Why time flies so fast as we get older

Written by Abigail Sawyer (Senior Editor)

Do you ever feel like time is just flying by so fast, with days and activities that seemed to last forever as a child going by so quickly now? Well, a researcher believes he can now explain the phenomenon, answering the question: Why does time fly by so fast as we grow older?

Looking at the date and realizing we’re now almost a quarter of the way through the year when the holidays seemed like just last week can leave us dumbfounded – where did all that time go? And, why do the days seem so much shorter than they did when we were younger?

According to Duke University (NC, USA) J.A. Jones Professor of Mechanical Engineering, Adrian Bejan, this apparent temporal discrepancy is due to our aging brains obtaining and processing images much slower.

“People are often amazed at how much they remember from days that seemed to last forever in their youth,” commented Bejan. “It’s not that their experiences were much deeper or more meaningful, it’s just that they were being processed in rapid fire.”

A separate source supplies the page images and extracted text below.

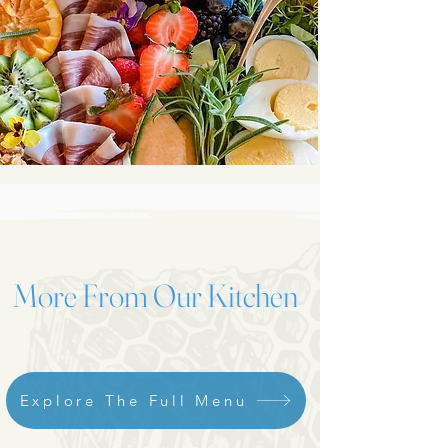
More From Our Kitchen
Explore The Full Menu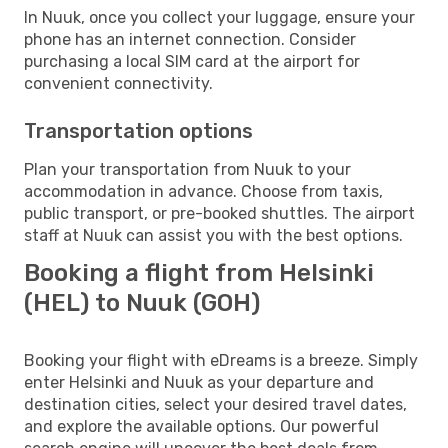
In Nuuk, once you collect your luggage, ensure your
phone has an internet connection. Consider
purchasing a local SIM card at the airport for
convenient connectivity.
Transportation options
Plan your transportation from Nuuk to your
accommodation in advance. Choose from taxis,
public transport, or pre-booked shuttles. The airport
staff at Nuuk can assist you with the best options.
Booking a flight from Helsinki
(HEL) to Nuuk (GOH)
Booking your flight with eDreams is a breeze. Simply
enter Helsinki and Nuuk as your departure and
destination cities, select your desired travel dates,
and explore the available options. Our powerful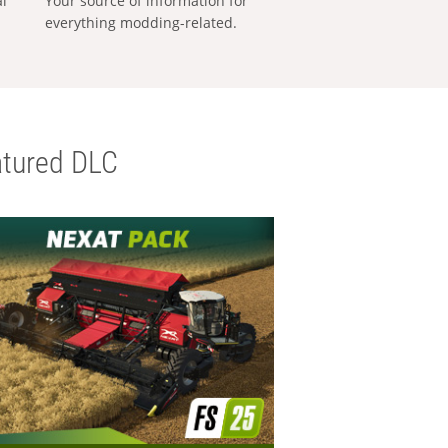
al
Your source of information for
everything modding-related.
tured DLC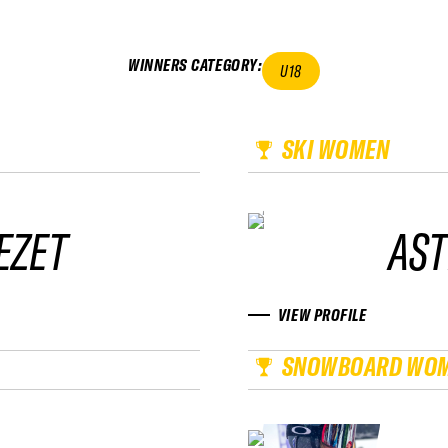
WINNERS CATEGORY
:
U18
SKI WOMEN
EZET
AST
VIEW PROFILE
SNOWBOARD WO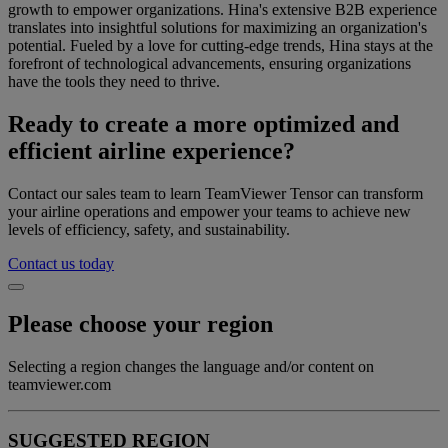
growth to empower organizations. Hina's extensive B2B experience
translates into insightful solutions for maximizing an organization's
potential. Fueled by a love for cutting-edge trends, Hina stays at the
forefront of technological advancements, ensuring organizations
have the tools they need to thrive.
Ready to create a more optimized and
efficient airline experience?
Contact our sales team to learn TeamViewer Tensor can transform
your airline operations and empower your teams to achieve new
levels of efficiency, safety, and sustainability.
Contact us today
Please choose your region
Selecting a region changes the language and/or content on
teamviewer.com
SUGGESTED REGION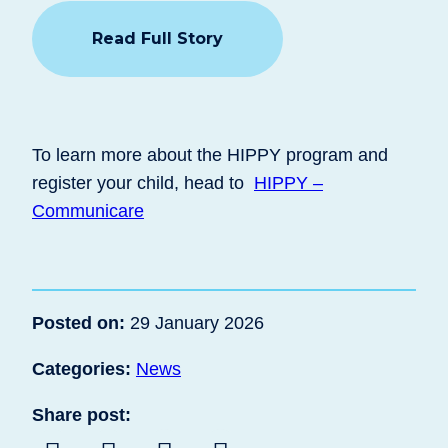
Read Full Story
To learn more about the HIPPY program and
register your child, head to
HIPPY –
Communicare
Posted on:
29 January 2026
Categories:
News
Share post: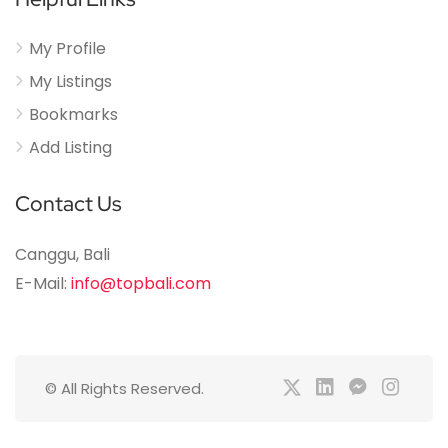
My Profile
My Listings
Bookmarks
Add Listing
Contact Us
Canggu, Bali
E-Mail:
info@topbali.com
© All Rights Reserved.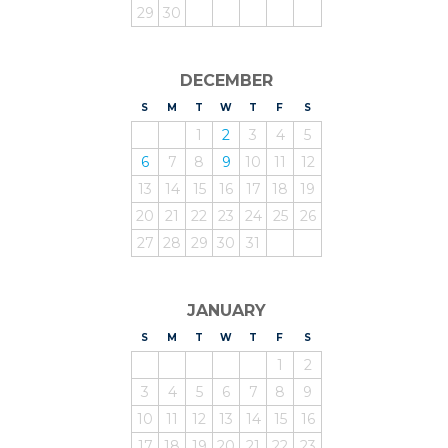
29
30
DECEMBER
S
UNDAY
M
ONDAY
T
UESDAY
W
EDNESDAY
T
HURSDAY
F
RIDAY
S
ATURDAY
1
2
3
4
5
6
7
8
9
10
11
12
13
14
15
16
17
18
19
20
21
22
23
24
25
26
27
28
29
30
31
JANUARY
S
UNDAY
M
ONDAY
T
UESDAY
W
EDNESDAY
T
HURSDAY
F
RIDAY
S
ATURDAY
1
2
3
4
5
6
7
8
9
10
11
12
13
14
15
16
17
18
19
20
21
22
23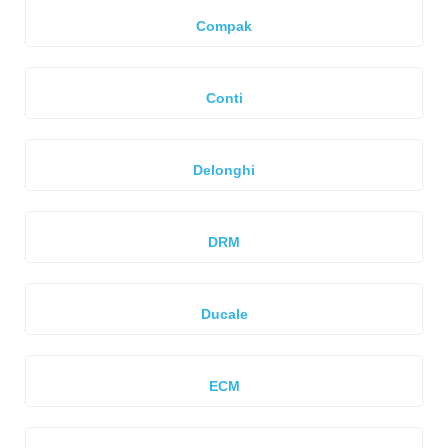
Compak
Conti
Delonghi
DRM
Ducale
ECM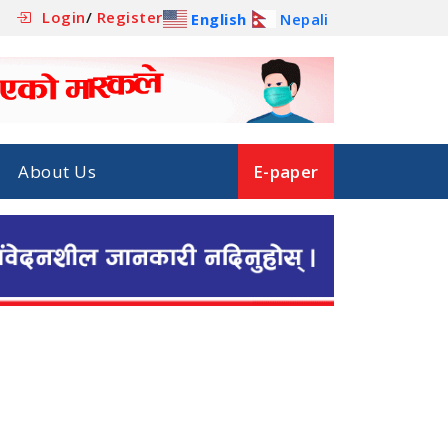
Login
/
Register
English
Nepali
About Us
E-paper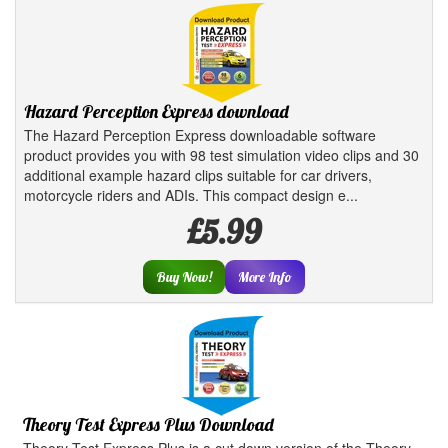
Hazard Perception Express download
The Hazard Perception Express downloadable software
product provides you with 98 test simulation video clips and 30
additional example hazard clips suitable for car drivers,
motorcycle riders and ADIs. This compact design e...
£5.99
Buy Now!
More Info
Theory Test Express Plus Download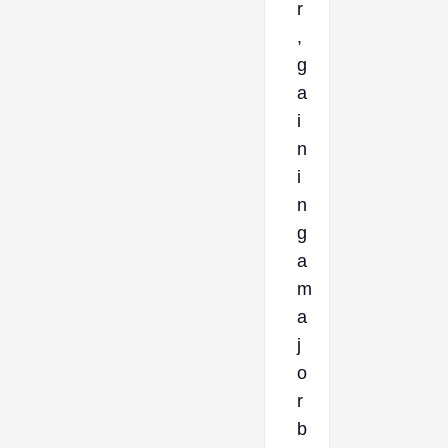
r
,
g
a
i
n
i
n
g
a
m
a
j
o
r
b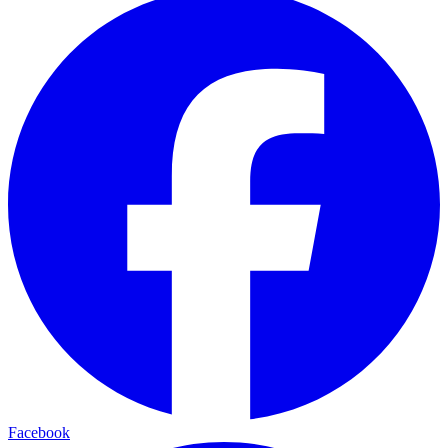
Facebook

As we grow older, our nerves and neurons also grow, meaning signals must travel further along these pathways. These pathways are also degrading as we age, so the signals are experiencing more resistance.

These factors lead to a decreased rate of the acquisition and processing of mental images, resulting in the feeling that time is passing more quickly because we cannot view the same volume of images in the same amount of time as we did when we were younger. This is also evidenced in why babies move their eyes around so frequently – they are processing images much quicker and so move their eyes more frequently to gain more information.

“The human mind senses time changing when the perceived images change,” explained Bejan. “The present is different from the past because the mental viewing has changed, not because somebody’s clock rings. Days seemed to last longer in your youth because the young mind receives more images during one day than the same mind in old age.”